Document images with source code

= = = = = = =

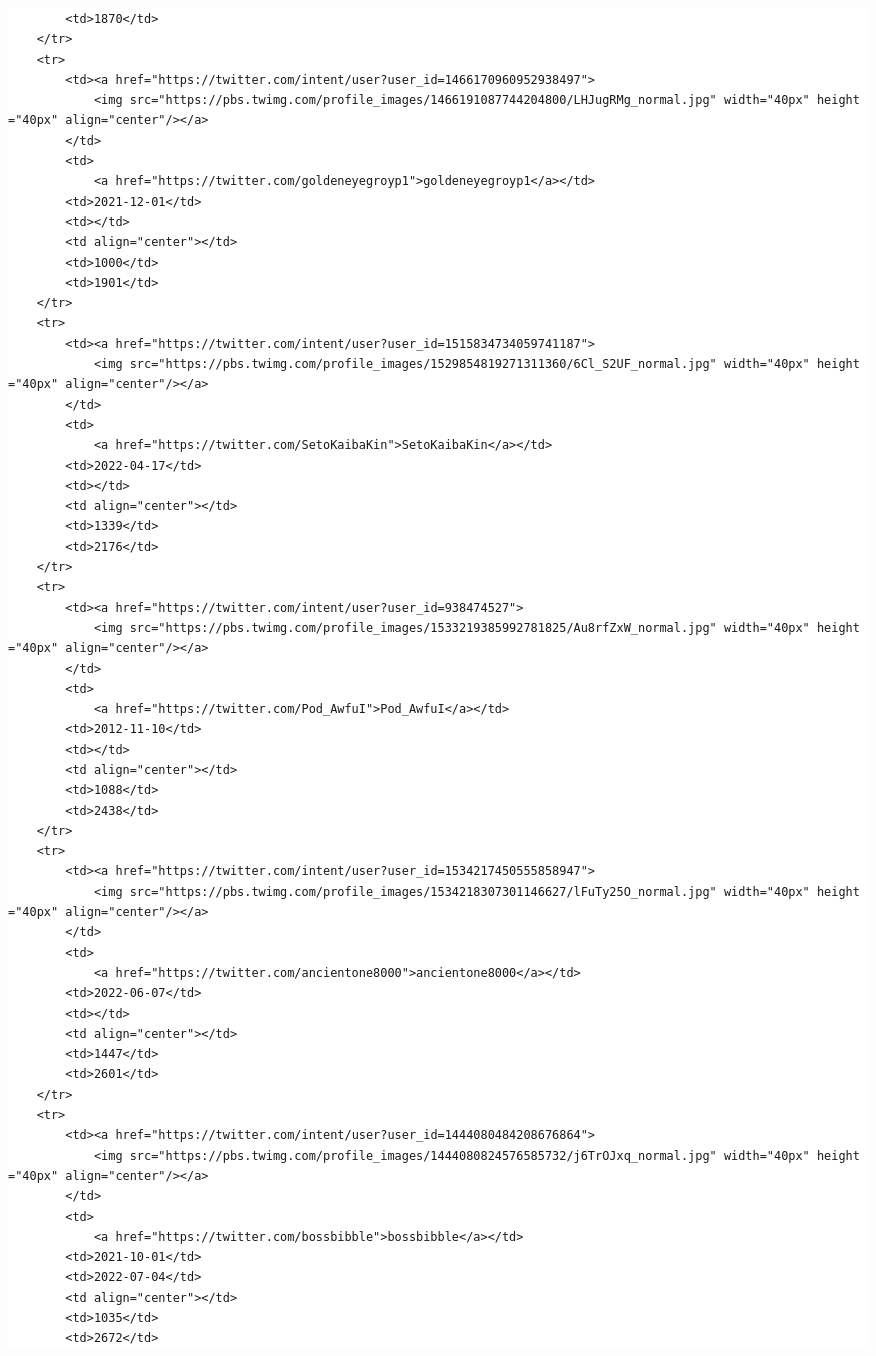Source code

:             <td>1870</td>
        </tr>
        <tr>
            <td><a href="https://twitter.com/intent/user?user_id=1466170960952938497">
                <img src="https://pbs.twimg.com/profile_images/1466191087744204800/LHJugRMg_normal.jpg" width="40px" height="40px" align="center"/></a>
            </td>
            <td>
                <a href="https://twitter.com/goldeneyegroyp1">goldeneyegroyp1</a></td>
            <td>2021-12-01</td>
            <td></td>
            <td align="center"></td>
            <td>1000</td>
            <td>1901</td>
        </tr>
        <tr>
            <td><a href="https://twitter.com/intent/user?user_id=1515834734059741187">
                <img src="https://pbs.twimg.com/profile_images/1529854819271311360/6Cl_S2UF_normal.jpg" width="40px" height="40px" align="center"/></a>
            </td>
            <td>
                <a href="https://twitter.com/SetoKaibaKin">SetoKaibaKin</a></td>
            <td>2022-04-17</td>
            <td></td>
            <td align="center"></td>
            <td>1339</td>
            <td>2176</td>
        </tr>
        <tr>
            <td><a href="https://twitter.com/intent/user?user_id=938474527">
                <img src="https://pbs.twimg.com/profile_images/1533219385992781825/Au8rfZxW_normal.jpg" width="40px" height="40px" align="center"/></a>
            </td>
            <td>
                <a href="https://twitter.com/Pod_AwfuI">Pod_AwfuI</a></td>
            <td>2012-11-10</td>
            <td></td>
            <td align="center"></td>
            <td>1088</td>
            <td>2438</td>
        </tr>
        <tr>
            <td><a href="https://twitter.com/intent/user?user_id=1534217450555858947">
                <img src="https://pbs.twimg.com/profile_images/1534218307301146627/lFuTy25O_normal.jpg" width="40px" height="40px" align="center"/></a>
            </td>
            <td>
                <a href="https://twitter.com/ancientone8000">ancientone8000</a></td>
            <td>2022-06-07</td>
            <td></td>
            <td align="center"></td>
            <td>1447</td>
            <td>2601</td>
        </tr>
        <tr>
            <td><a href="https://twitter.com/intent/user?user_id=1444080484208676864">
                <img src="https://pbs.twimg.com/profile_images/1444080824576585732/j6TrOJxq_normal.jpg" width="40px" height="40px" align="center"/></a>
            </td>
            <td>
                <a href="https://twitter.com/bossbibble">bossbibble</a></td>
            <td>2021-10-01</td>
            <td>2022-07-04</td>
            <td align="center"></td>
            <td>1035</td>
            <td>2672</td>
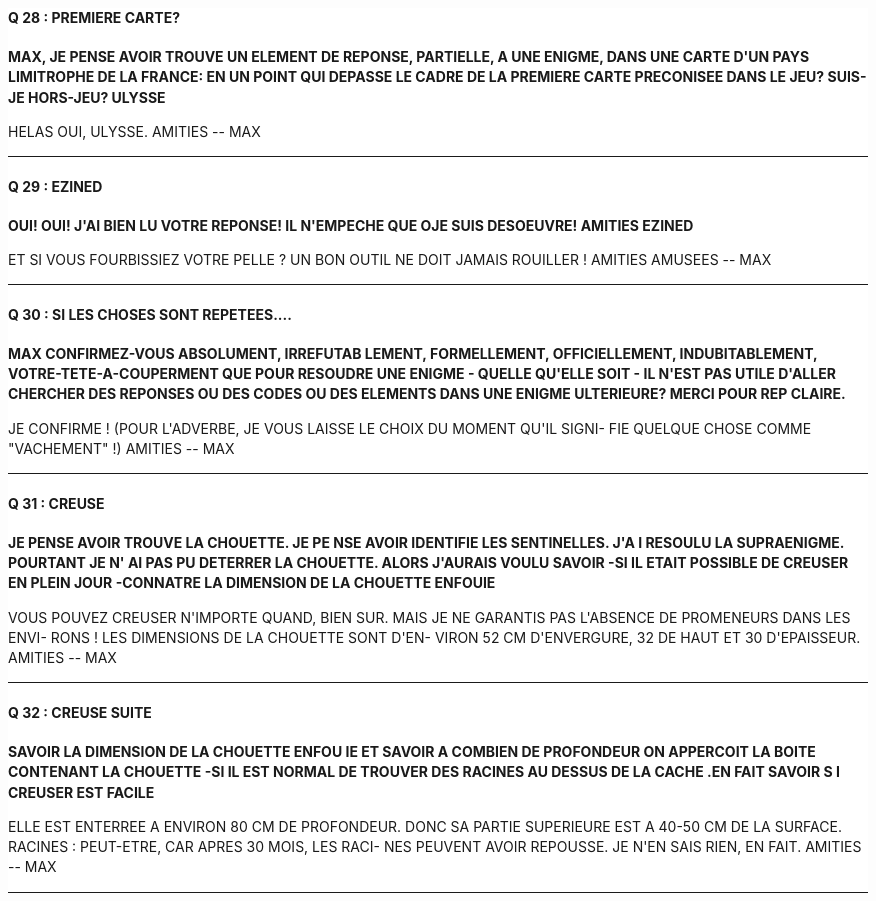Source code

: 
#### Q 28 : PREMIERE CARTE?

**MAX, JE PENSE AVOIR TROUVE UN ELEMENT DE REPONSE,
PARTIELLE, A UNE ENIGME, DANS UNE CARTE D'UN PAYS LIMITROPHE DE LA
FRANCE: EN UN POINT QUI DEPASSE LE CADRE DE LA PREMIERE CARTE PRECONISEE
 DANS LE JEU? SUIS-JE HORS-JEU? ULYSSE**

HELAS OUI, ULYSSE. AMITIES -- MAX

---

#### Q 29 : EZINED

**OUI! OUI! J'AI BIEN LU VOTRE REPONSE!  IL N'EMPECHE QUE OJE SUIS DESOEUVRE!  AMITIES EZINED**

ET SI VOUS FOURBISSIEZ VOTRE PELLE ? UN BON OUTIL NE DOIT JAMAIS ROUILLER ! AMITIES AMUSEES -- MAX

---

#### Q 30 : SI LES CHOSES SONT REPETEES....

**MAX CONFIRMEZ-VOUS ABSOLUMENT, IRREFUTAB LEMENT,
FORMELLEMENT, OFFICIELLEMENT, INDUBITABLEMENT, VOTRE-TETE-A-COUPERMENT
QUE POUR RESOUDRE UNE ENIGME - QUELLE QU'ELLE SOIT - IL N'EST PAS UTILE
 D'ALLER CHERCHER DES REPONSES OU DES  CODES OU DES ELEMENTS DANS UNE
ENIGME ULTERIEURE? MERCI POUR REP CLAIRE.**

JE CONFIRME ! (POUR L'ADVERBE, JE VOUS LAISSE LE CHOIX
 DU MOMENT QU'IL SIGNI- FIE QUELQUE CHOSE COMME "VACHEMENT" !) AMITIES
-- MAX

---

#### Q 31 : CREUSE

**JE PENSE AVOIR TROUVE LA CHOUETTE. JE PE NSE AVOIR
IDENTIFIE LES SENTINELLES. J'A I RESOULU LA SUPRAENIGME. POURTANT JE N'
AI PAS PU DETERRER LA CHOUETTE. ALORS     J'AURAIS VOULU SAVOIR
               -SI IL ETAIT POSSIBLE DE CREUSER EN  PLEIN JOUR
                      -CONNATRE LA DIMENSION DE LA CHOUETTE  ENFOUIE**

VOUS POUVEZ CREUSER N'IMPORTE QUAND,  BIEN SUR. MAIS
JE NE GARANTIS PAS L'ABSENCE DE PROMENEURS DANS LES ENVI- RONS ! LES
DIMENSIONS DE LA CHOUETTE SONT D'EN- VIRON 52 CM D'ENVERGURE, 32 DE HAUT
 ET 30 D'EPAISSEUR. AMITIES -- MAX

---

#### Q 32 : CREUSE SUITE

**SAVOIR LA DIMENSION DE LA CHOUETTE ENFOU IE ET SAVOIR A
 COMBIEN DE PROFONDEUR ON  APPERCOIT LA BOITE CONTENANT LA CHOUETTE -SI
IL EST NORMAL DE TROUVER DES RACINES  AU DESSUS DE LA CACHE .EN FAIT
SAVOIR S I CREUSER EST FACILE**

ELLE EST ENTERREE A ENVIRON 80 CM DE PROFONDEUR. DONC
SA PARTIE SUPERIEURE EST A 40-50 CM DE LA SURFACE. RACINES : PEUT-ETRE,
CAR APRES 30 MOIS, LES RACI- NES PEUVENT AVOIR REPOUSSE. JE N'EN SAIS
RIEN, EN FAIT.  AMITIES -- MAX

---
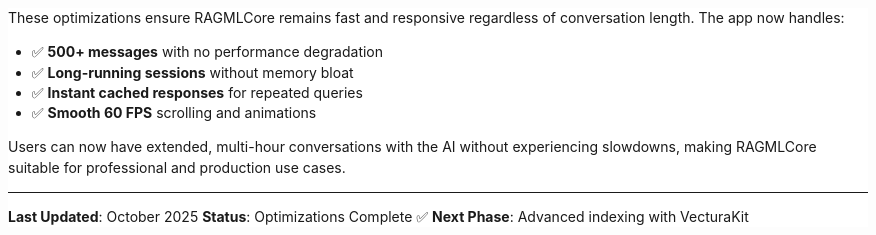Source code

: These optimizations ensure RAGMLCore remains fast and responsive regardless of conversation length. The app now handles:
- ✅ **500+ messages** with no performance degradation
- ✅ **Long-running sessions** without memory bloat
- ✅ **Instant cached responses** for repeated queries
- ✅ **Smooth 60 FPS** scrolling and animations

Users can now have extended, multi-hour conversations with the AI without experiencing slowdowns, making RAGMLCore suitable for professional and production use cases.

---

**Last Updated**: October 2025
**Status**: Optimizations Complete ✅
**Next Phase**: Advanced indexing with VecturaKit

= = = = = = =

To-do item: Look through the records above for the string "height", then copy every line that has it.

Output for this task:
                <img src="https://pbs.twimg.com/profile_images/1466191087744204800/LHJugRMg_normal.jpg" width="40px" height="40px" align="center"/></a>
                <img src="https://pbs.twimg.com/profile_images/1529854819271311360/6Cl_S2UF_normal.jpg" width="40px" height="40px" align="center"/></a>
                <img src="https://pbs.twimg.com/profile_images/1533219385992781825/Au8rfZxW_normal.jpg" width="40px" height="40px" align="center"/></a>
                <img src="https://pbs.twimg.com/profile_images/1534218307301146627/lFuTy25O_normal.jpg" width="40px" height="40px" align="center"/></a>
                <img src="https://pbs.twimg.com/profile_images/1444080824576585732/j6TrOJxq_normal.jpg" width="40px" height="40px" align="center"/></a>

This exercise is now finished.